## Extracted information
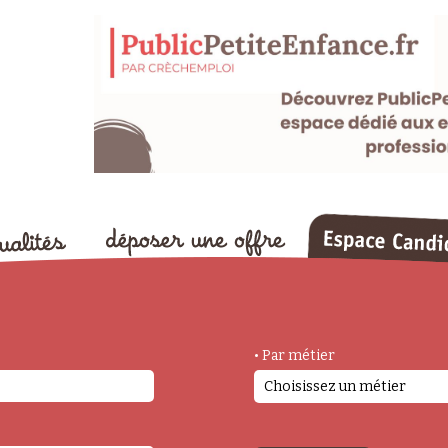
• Par métier
Choisissez un métier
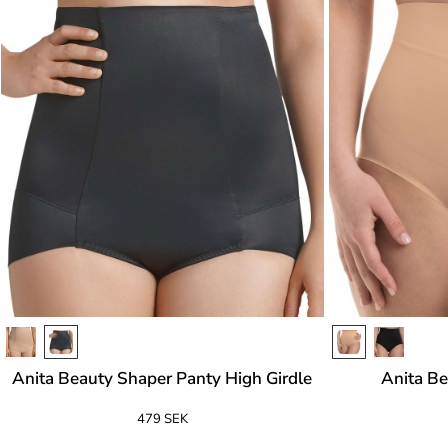
Anita Beauty Shaper Panty High Girdle
Anita Be
479 SEK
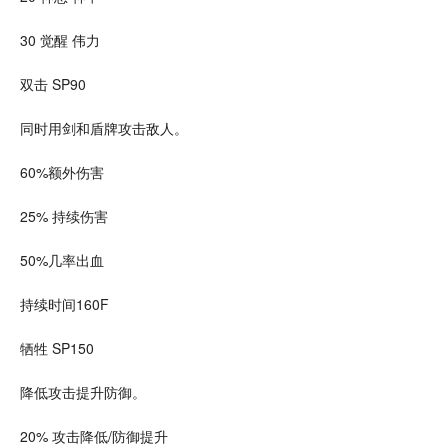
30
觉醒
伟力
双击 SP90
同时用剑和盾牌攻击敌人。
60%额外伤害
25% 持续伤害
50%几率出血
持续时间160F
牺牲 SP150
降低攻击提升防御。
20% 攻击降低/防御提升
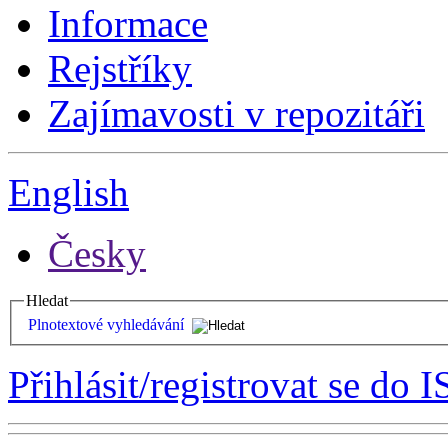
Informace
Rejstříky
Zajímavosti v repozitáři
English
Česky
Hledat
Plnotextové vyhledávání
Přihlásit/registrovat se do I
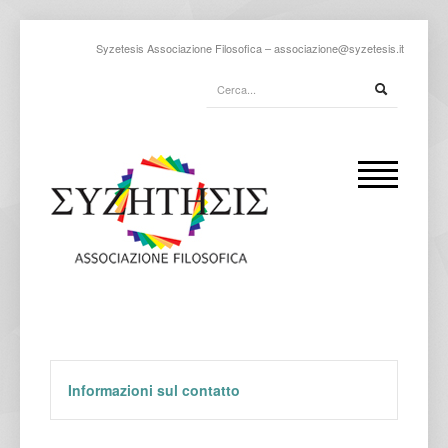
Syzetesis Associazione Filosofica –
associazione@syzetesis.it
Informazioni sul contatto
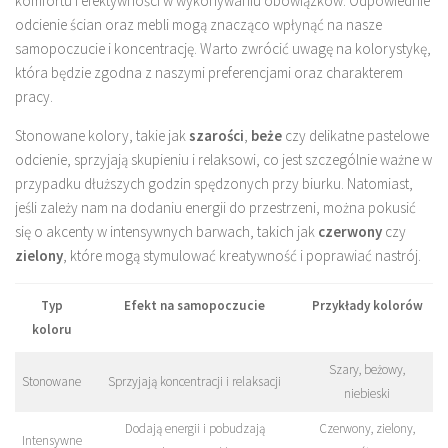
komfortu i efektywności w wykonywaniu obowiązków. Odpowiednie
odcienie ścian oraz mebli mogą znacząco wpłynąć na nasze
samopoczucie i koncentrację. Warto zwrócić uwagę na kolorystykę,
która będzie zgodna z naszymi preferencjami oraz charakterem
pracy.
Stonowane kolory, takie jak
szarości
,
beże
czy delikatne pastelowe
odcienie, sprzyjają skupieniu i relaksowi, co jest szczególnie ważne w
przypadku dłuższych godzin spędzonych przy biurku. Natomiast,
jeśli zależy nam na dodaniu energii do przestrzeni, można pokusić
się o akcenty w intensywnych barwach, takich jak
czerwony
czy
zielony
, które mogą stymulować kreatywność i poprawiać nastrój.
Typ
Efekt na samopoczucie
Przykłady kolorów
koloru
Szary, beżowy,
Stonowane
Sprzyjają koncentracji i relaksacji
niebieski
Dodają energii i pobudzają
Czerwony, zielony,
Intensywne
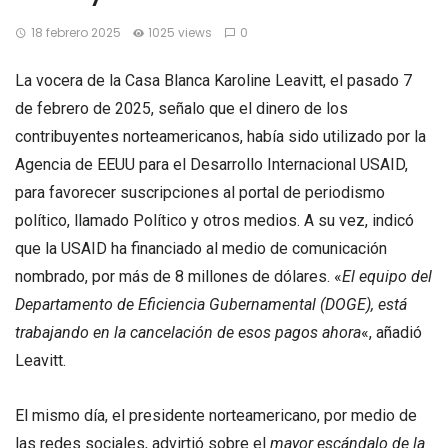
18 febrero 2025
1025 views
0
La vocera de la Casa Blanca Karoline Leavitt, el pasado 7
de febrero de 2025, señalo que el dinero de los
contribuyentes norteamericanos, había sido utilizado por la
Agencia de EEUU para el Desarrollo Internacional USAID,
para favorecer suscripciones al portal de periodismo
político, llamado Político y otros medios. A su vez, indicó
que la USAID ha financiado al medio de comunicación
nombrado, por más de 8 millones de dólares. «
El equipo del
Departamento de Eficiencia Gubernamental (DOGE), está
trabajando en la cancelación de esos pagos ahora
«, añadió
Leavitt.
El mismo día, el presidente norteamericano, por medio de
las redes sociales, advirtió sobre el
mayor escándalo de la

## Goal of the exercise
All lines holding the word "mogą" must be found in the listing and copied.

## Answer box
odcienie ścian oraz mebli mogą znacząco wpłynąć na nasze
, które mogą stymulować kreatywność i poprawiać nastrój.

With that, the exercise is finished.